France is braced for more violent protests after Emmanuel Macron’s controversial plans to raise the retirement age to 64 were cleared by the country’s top constitutional body.
The president’s pension reforms have triggered nationwide strikes and demonstrations but the Constitutional Council on Friday said they could go ahead with only minor changes.
It is a victory for Mr Macron, but the move is likely to further enrage unions and other opponents of the plan, with protesters already gathered around France on Friday evening as news of the approval emerged. Armed police have been on standby behind a metal fence erected outside the Constitutional Council building in central Paris.
Labour minister Olivier Dussopt said the law would enter into force on 1 September as initially planned, brushing off requests by unions not to promulgate it in the face of huge public opposition.
Opinion polls show a vast majority oppose the reform, as well as the fact that the government invoked Article 49.3 of the constitution allowing it to pass the bill without a final vote in parliament that it might have lost.
The council said the government’s actions were in line with the constitution and approved raising the legal retirement age, with only peripheral measures meant to boost employment for older workers struck down on the grounds that they did not belong in this legislation.
Mr Macron says the French must work longer or the pension budget will fall billions of euros into the red each year by the end of the decade.
Hardline unions and the opposition warned before the ruling that they would not back down even if the council approved.
“The fight continues,” hard-left leader Jean-Luc Melenchon said following the ruling.
Protesters gathered outside Paris City Hall, holding banners reading “climate of anger” and “no end to the strikes until the reform is pulled”.
“We just hope we’ll see a response like the one that followed the 49.3, that the deep anger of the people, workers and students, resurfaces, and that people get back out on the streets,” said train diver Farid Boukhenfer at the Paris rally.
The Constitutional Council also rejected a proposal by the opposition to organise a citizens’ referendum on the pension reform.
The opposition has tabled another bid for a referendum, which should be reviewed by the council in early May.
The pensions system is a cornerstone of France‘s cherished social protection model, and trade unions say the money can be found elsewhere, including by taxing the rich more heavily.
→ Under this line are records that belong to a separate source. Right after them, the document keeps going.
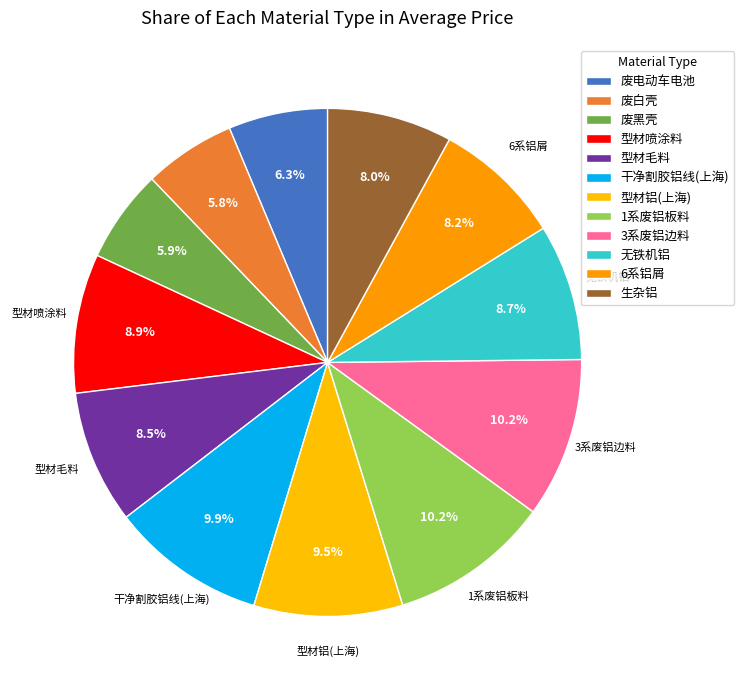

Count the number of slices in the pie.

12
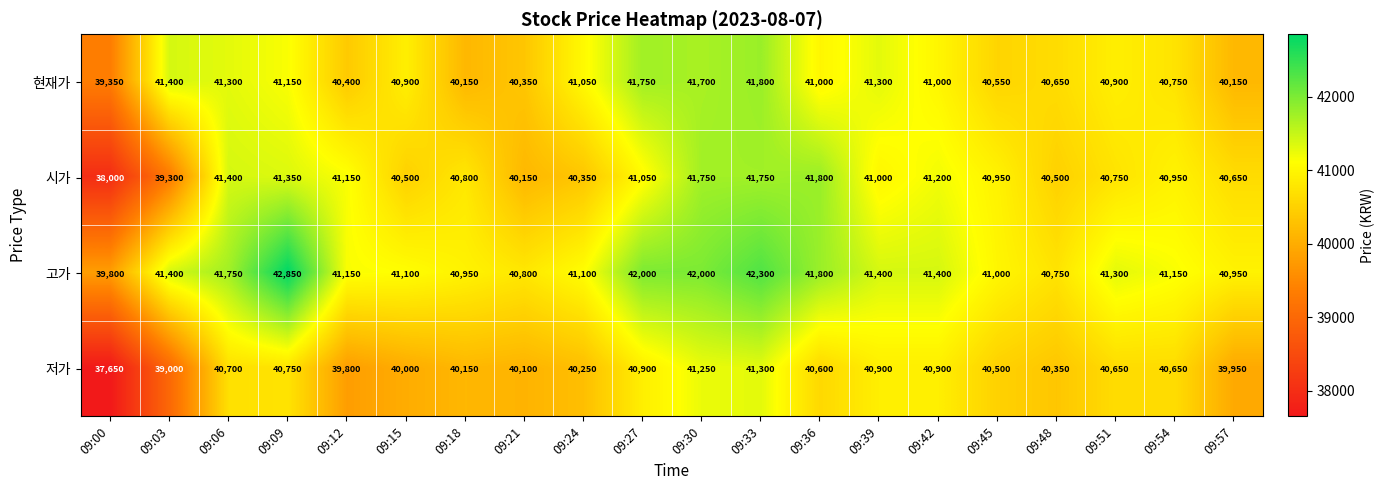

The 고가 series shows 76363 at 09:09. True or false?

False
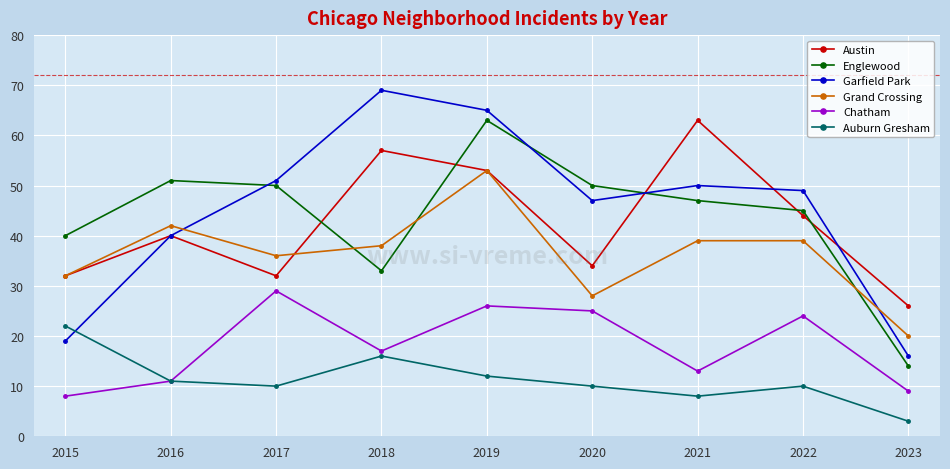

True or false: Austin has a value of 58 at 2022.

False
Mr Macron made overhauling the system a flagship reform of his second term in office.
The president’s opponents took the reform to the Constitutional Council on the grounds that it was tacked onto a social security budget bill, which curtailed parliamentary debate, and was then forced through without a final vote in parliament.
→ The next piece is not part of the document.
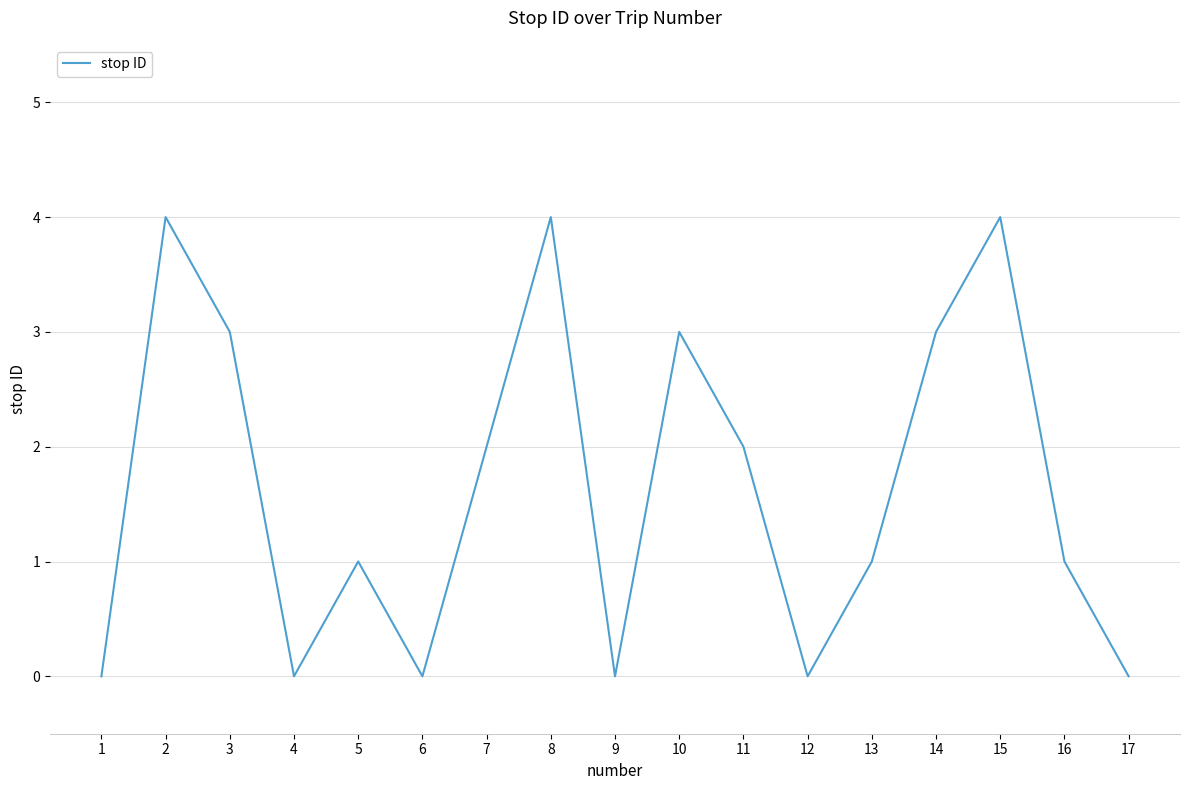

The chart shows a value of 0 at 9. True or false?

True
The government’s decision to get around a parliamentary vote in March by using special constitutional powers heightened the fury of the measure’s opponents, as well as their determination.
On Thursday, hundreds of demonstrators gathered outside the offices of LVMH, the owner of luxury fashion brands including Louis Vuitton and Dior, days after its boss Bernard Arnault became the world’s richest man as his fortune grow more than £40bn to £168bn. A group of protesters, some armed with red flares, then stormed the building before climbing an escalator to the upper floors.
Observers say the widespread discontent over the government’s reform could have longer-term repercussions, including a possible boost for the far right.